The people who do stand out are the ones who did everything that was asked of them; submitted all documents on time, met and completed all requirements, didn't come in when we said not to, didn't make a fuss, were passionate, enthusiastic and had a positive interaction to everyone they interact with.
Don't just be a resume filler. One year in the environmental club, one year in the history club, one year in the robotics club, etc. shows you're just trying to con your way in. Find something you really enjoy and stay devoted to it. Show you're willing to put in work for something you care about, not just go through the motions.
Part-time jobs. In this day and age a lot of kids go to college never having held a job.
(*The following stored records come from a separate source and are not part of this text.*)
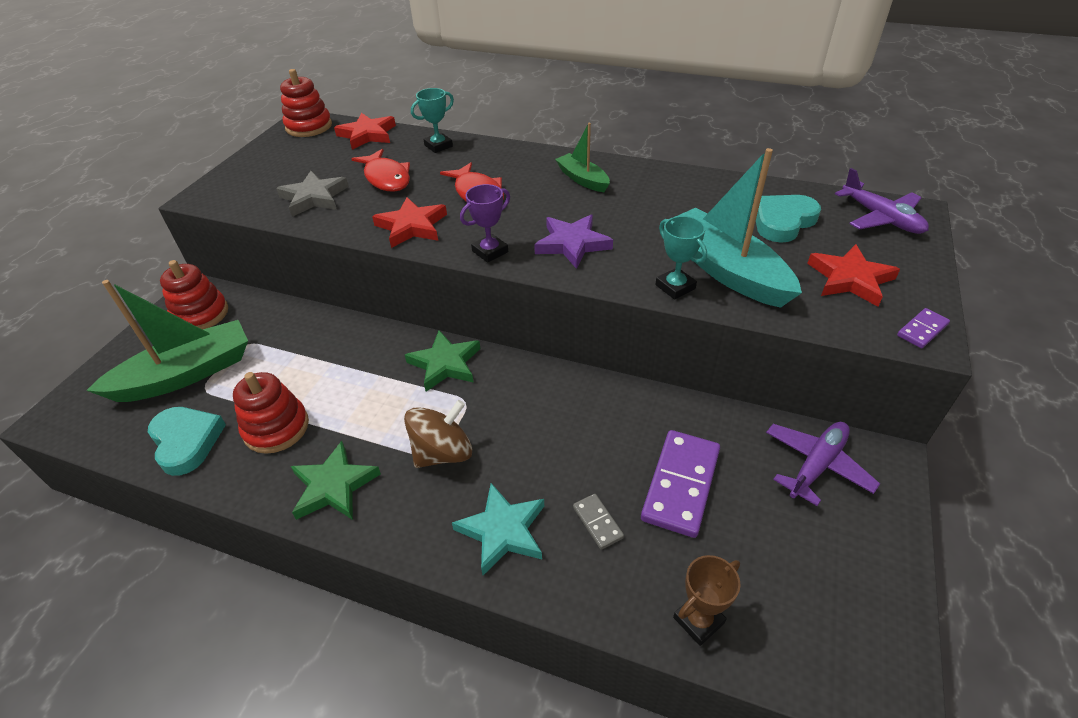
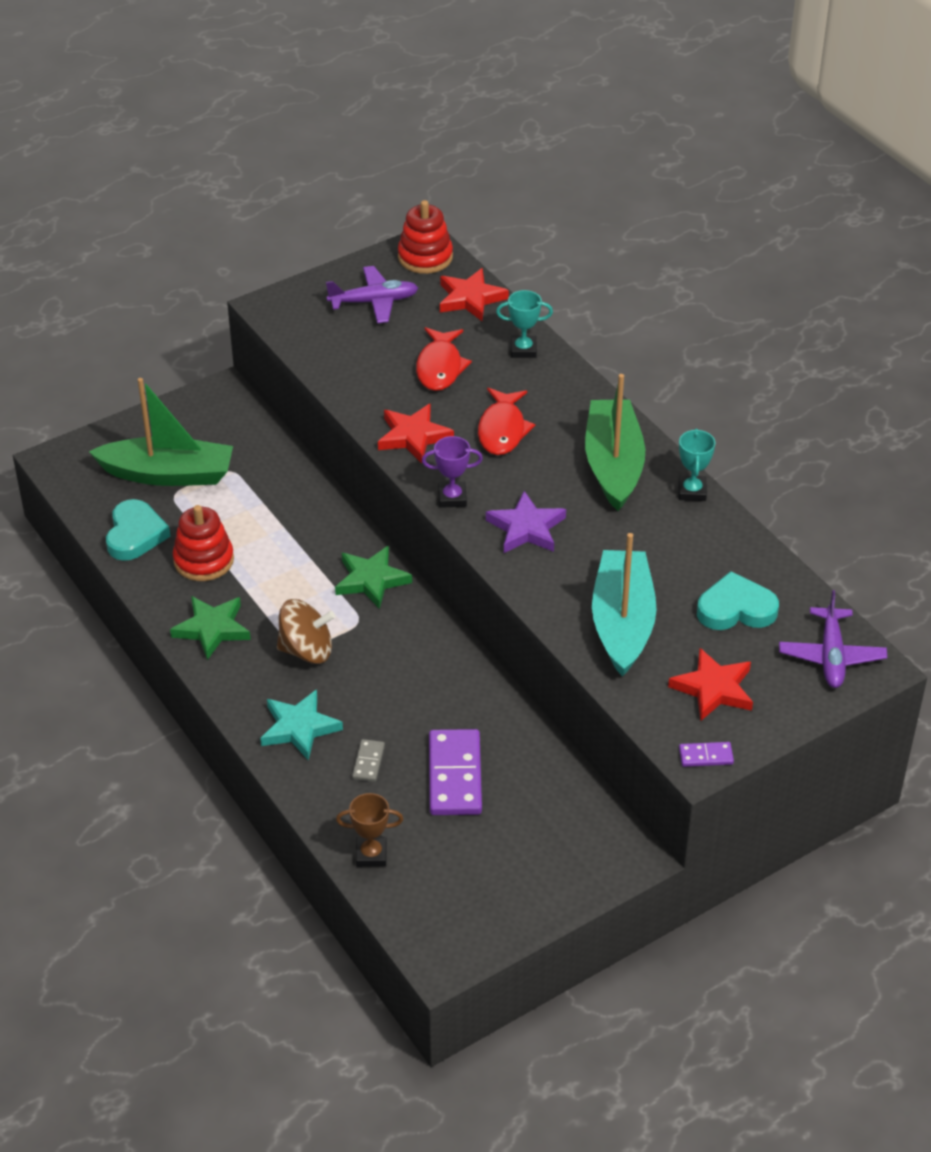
camera: 35 degrees right, 0 degrees up
red stacking toy [160,260,228,329] -> none
grey star [276,171,349,217] -> none
green boat [555,123,610,192] -> green boat [585,374,645,511], size x1.83
purple domino [641,430,720,538] -> purple domino turned 60 degrees counterclockwise [429,729,482,815]
turquoise trophy [655,216,707,299] -> turquoise trophy moved to [678,429,715,501]
purple plane [766,422,880,506] -> purple plane moved to [326,266,418,323]

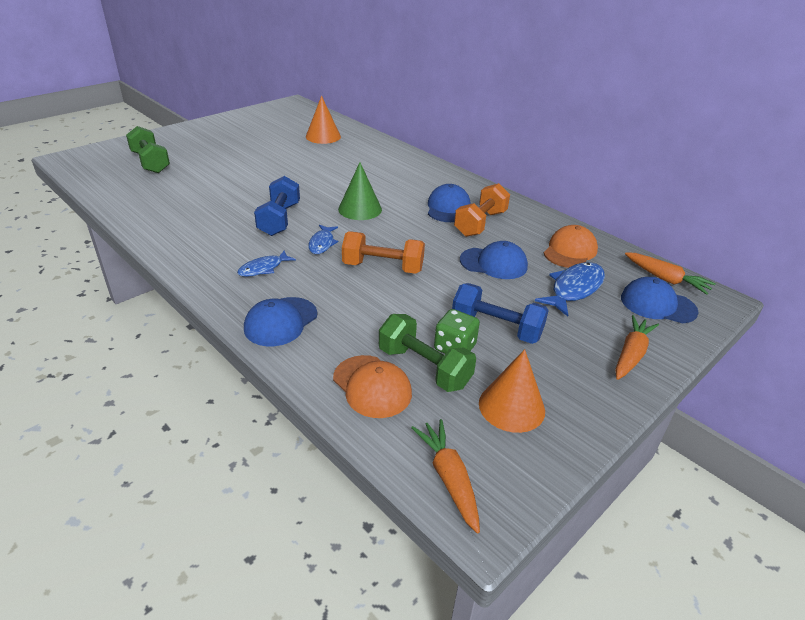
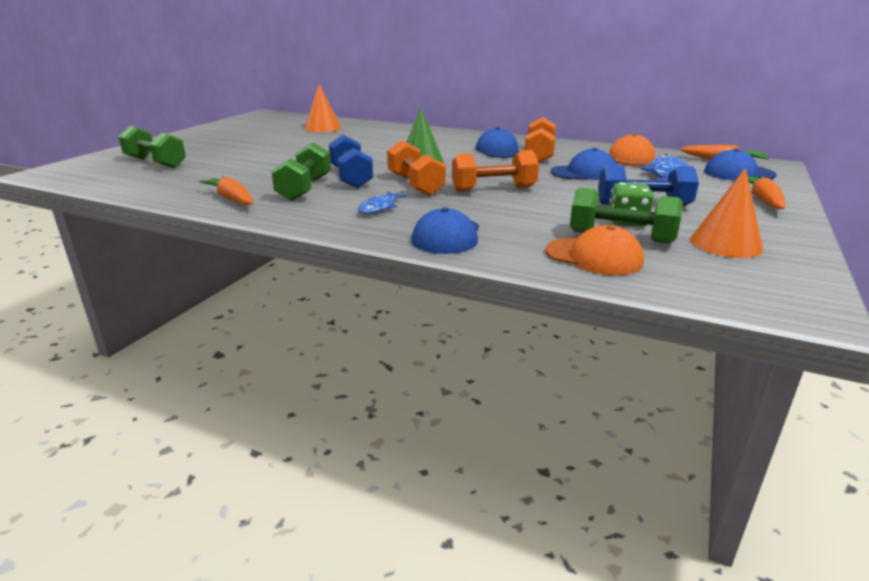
camera: 20 degrees left, 10 degrees down
blue fish [308,225,338,254] -> orange dumbbell [387,140,446,195]
orange carrot [411,419,480,534] -> orange carrot moved to [200,176,253,205]
none -> green dumbbell [271,142,331,201]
If you did have a part-time job and can get a letter of recommendation from your boss (responsible, hard working, gets along well with others, reliable, honest), it goes a LONG way.
You'd be surprised how often people use a copy and pasted response to questions, or even their entire admission letter. You can have the best application ever seen, but your chances drop instantly if your admission letter for University X still says "for these reasons and so many more, I believe University Y is the perfect fit for me."
Ok, so go to University Y. Application rejected.